# TEXT EXCERPT start

SASS (Syntactically Awesome Style Sheets) is a CSS preprocessor that extends standard CSS with features like variables, nesting, mixins, and functions, compiling down to regular CSS that browsers can run.

Overview

SASS was created in 2006, well before native CSS3 offered variables or nesting, to solve a real pain point: plain CSS had no way to reuse values, share reusable style blocks, or organize large stylesheets without significant repetition. SASS added a superset syntax (and later, a CSS-friendly syntax called SCSS) with variables, nested selectors that mirror HTML structure, mixins for reusable style blocks, functions for calculations, and the ability to split styles across multiple partial files that compile into one output stylesheet. SCSS (Sassy CSS), the more widely used of SASS's two syntaxes, looks like standard CSS with curly braces and semicolons, making it easy for teams to adopt incrementally since valid CSS is also valid SCSS. A build step — via tools like Webpack, Vite, or dedicated SASS compilers — turns `.scss` files into plain `.css` before they reach the browser, since no browser executes SASS syntax natively. As native CSS has caught up with custom properties, nesting, and other long-standing SASS features, some teams have moved away from preprocessors for new projects, but SASS remains extremely common in existing codebases and in projects that still benefit from its more powerful mixins, functions, and control-flow directives (`@if`, `@each`, `@for`) that go beyond what native CSS offers today. It's frequently compared to LESS, a similar but less feature-rich preprocessor, and to build-time tools like PostCSS that take a plugin-based approach instead.

# TEXT EXCERPT end
# RECORDED INFORMATION start

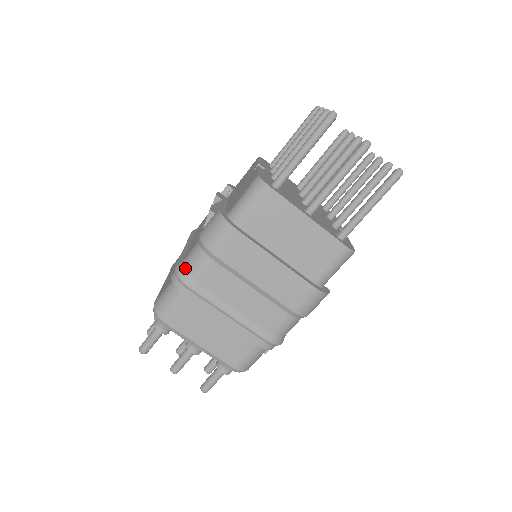
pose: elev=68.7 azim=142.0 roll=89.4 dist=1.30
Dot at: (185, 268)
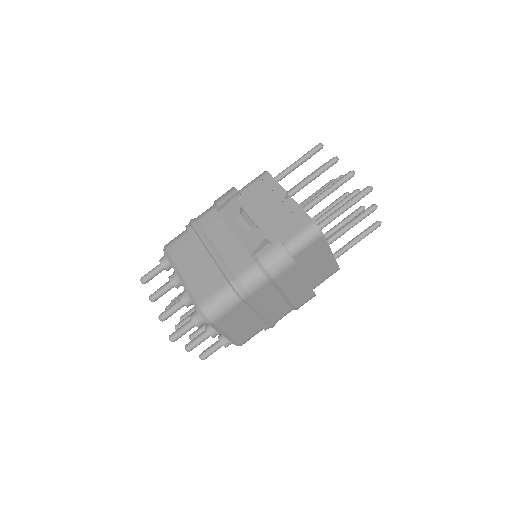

# RECORDED INFORMATION end

→ **DIRECTIVE**
Copy the SASS overview word for word, from start to finish. The listing isn't needed here.

→ **SOLVED PROBLEM**
SASS (Syntactically Awesome Style Sheets) is a CSS preprocessor that extends standard CSS with features like variables, nesting, mixins, and functions, compiling down to regular CSS that browsers can run.

Overview

SASS was created in 2006, well before native CSS3 offered variables or nesting, to solve a real pain point: plain CSS had no way to reuse values, share reusable style blocks, or organize large stylesheets without significant repetition. SASS added a superset syntax (and later, a CSS-friendly syntax called SCSS) with variables, nested selectors that mirror HTML structure, mixins for reusable style blocks, functions for calculations, and the ability to split styles across multiple partial files that compile into one output stylesheet. SCSS (Sassy CSS), the more widely used of SASS's two syntaxes, looks like standard CSS with curly braces and semicolons, making it easy for teams to adopt incrementally since valid CSS is also valid SCSS. A build step — via tools like Webpack, Vite, or dedicated SASS compilers — turns `.scss` files into plain `.css` before they reach the browser, since no browser executes SASS syntax natively. As native CSS has caught up with custom properties, nesting, and other long-standing SASS features, some teams have moved away from preprocessors for new projects, but SASS remains extremely common in existing codebases and in projects that still benefit from its more powerful mixins, functions, and control-flow directives (`@if`, `@each`, `@for`) that go beyond what native CSS offers today. It's frequently compared to LESS, a similar but less feature-rich preprocessor, and to build-time tools like PostCSS that take a plugin-based approach instead.